- **Record extracts**:
________________
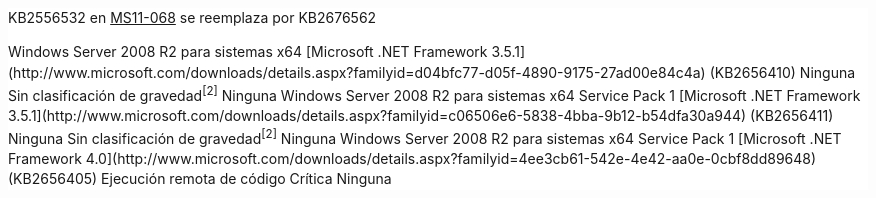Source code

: KB2556532 en [MS11-068](http://go.microsoft.com/fwlink/?linkid=223578) se reemplaza por KB2676562
</td>
</tr>
<tr>
<td style="border:1px solid black;">
Windows Server 2008 R2 para sistemas x64
</td>
<td style="border:1px solid black;">
[Microsoft .NET Framework 3.5.1](http://www.microsoft.com/downloads/details.aspx?familyid=d04bfc77-d05f-4890-9175-27ad00e84c4a)  
(KB2656410)
</td>
<td style="border:1px solid black;">
Ninguna
</td>
<td style="border:1px solid black;">
Sin clasificación de gravedad<sup>[2]</sup>
</td>
<td style="border:1px solid black;">
Ninguna
</td>
</tr>
<tr class="alternateRow">
<td style="border:1px solid black;">
Windows Server 2008 R2 para sistemas x64 Service Pack 1
</td>
<td style="border:1px solid black;">
[Microsoft .NET Framework 3.5.1](http://www.microsoft.com/downloads/details.aspx?familyid=c06506e6-5838-4bba-9b12-b54dfa30a944)  
(KB2656411)
</td>
<td style="border:1px solid black;">
Ninguna
</td>
<td style="border:1px solid black;">
Sin clasificación de gravedad<sup>[2]</sup>
</td>
<td style="border:1px solid black;">
Ninguna
</td>
</tr>
<tr>
<td style="border:1px solid black;">
Windows Server 2008 R2 para sistemas x64 Service Pack 1
</td>
<td style="border:1px solid black;">
[Microsoft .NET Framework 4.0](http://www.microsoft.com/downloads/details.aspx?familyid=4ee3cb61-542e-4e42-aa0e-0cbf8dd89648)  
(KB2656405)
</td>
<td style="border:1px solid black;">
Ejecución remota de código
</td>
<td style="border:1px solid black;">
Crítica
</td>
<td style="border:1px solid black;">
Ninguna
</td>
</tr>
</table>
<p> </p>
________________
- **Activity**: Put every line of the records above into a JSON list of strings, one string per line, with blank lines dropped. Leave the pictures out.

- **Result of this exercise**:
[
  "Source code",
  ": KB2556532 en [MS11-068](http://go.microsoft.com/fwlink/?linkid=223578) se reemplaza por KB2676562",
  "</td>",
  "</tr>",
  "<tr>",
  "<td style=\"border:1px solid black;\">",
  "Windows Server 2008 R2 para sistemas x64",
  "</td>",
  "<td style=\"border:1px solid black;\">",
  "[Microsoft .NET Framework 3.5.1](http://www.microsoft.com/downloads/details.aspx?familyid=d04bfc77-d05f-4890-9175-27ad00e84c4a)  ",
  "(KB2656410)",
  "</td>",
  "<td style=\"border:1px solid black;\">",
  "Ninguna",
  "</td>",
  "<td style=\"border:1px solid black;\">",
  "Sin clasificación de gravedad<sup>[2]</sup>",
  "</td>",
  "<td style=\"border:1px solid black;\">",
  "Ninguna",
  "</td>",
  "</tr>",
  "<tr class=\"alternateRow\">",
  "<td style=\"border:1px solid black;\">",
  "Windows Server 2008 R2 para sistemas x64 Service Pack 1",
  "</td>",
  "<td style=\"border:1px solid black;\">",
  "[Microsoft .NET Framework 3.5.1](http://www.microsoft.com/downloads/details.aspx?familyid=c06506e6-5838-4bba-9b12-b54dfa30a944)  ",
  "(KB2656411)",
  "</td>",
  "<td style=\"border:1px solid black;\">",
  "Ninguna",
  "</td>",
  "<td style=\"border:1px solid black;\">",
  "Sin clasificación de gravedad<sup>[2]</sup>",
  "</td>",
  "<td style=\"border:1px solid black;\">",
  "Ninguna",
  "</td>",
  "</tr>",
  "<tr>",
  "<td style=\"border:1px solid black;\">",
  "Windows Server 2008 R2 para sistemas x64 Service Pack 1",
  "</td>",
  "<td style=\"border:1px solid black;\">",
  "[Microsoft .NET Framework 4.0](http://www.microsoft.com/downloads/details.aspx?familyid=4ee3cb61-542e-4e42-aa0e-0cbf8dd89648)  ",
  "(KB2656405)",
  "</td>",
  "<td style=\"border:1px solid black;\">",
  "Ejecución remota de código",
  "</td>",
  "<td style=\"border:1px solid black;\">",
  "Crítica",
  "</td>",
  "<td style=\"border:1px solid black;\">",
  "Ninguna",
  "</td>",
  "</tr>",
  "</table>",
  "<p> </p>"
]